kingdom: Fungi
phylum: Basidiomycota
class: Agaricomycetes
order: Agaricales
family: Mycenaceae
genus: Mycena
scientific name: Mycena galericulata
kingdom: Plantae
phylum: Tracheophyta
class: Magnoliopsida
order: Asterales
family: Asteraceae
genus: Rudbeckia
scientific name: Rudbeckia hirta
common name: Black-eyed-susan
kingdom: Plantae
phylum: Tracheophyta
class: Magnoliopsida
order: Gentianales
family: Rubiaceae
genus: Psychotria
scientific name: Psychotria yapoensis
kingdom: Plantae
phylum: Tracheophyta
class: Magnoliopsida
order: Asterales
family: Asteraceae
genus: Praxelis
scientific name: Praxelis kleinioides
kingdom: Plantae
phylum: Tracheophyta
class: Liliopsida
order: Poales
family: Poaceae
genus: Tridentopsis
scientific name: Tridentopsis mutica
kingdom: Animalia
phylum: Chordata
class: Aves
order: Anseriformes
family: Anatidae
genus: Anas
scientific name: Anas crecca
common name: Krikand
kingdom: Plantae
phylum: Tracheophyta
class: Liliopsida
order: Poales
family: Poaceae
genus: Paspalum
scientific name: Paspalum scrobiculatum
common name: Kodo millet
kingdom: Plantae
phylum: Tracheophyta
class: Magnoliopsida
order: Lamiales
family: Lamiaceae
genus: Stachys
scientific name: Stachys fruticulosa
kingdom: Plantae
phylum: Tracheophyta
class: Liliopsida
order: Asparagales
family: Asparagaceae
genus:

# [What to do]
Give back, unchanged, the stretch from the line containing "order: Anseriformes" through the last line of the entries.

# [Result of the task]
order: Anseriformes
family: Anatidae
genus: Anas
scientific name: Anas crecca
common name: Krikand
kingdom: Plantae
phylum: Tracheophyta
class: Liliopsida
order: Poales
family: Poaceae
genus: Paspalum
scientific name: Paspalum scrobiculatum
common name: Kodo millet
kingdom: Plantae
phylum: Tracheophyta
class: Magnoliopsida
order: Lamiales
family: Lamiaceae
genus: Stachys
scientific name: Stachys fruticulosa
kingdom: Plantae
phylum: Tracheophyta
class: Liliopsida
order: Asparagales
family: Asparagaceae
genus:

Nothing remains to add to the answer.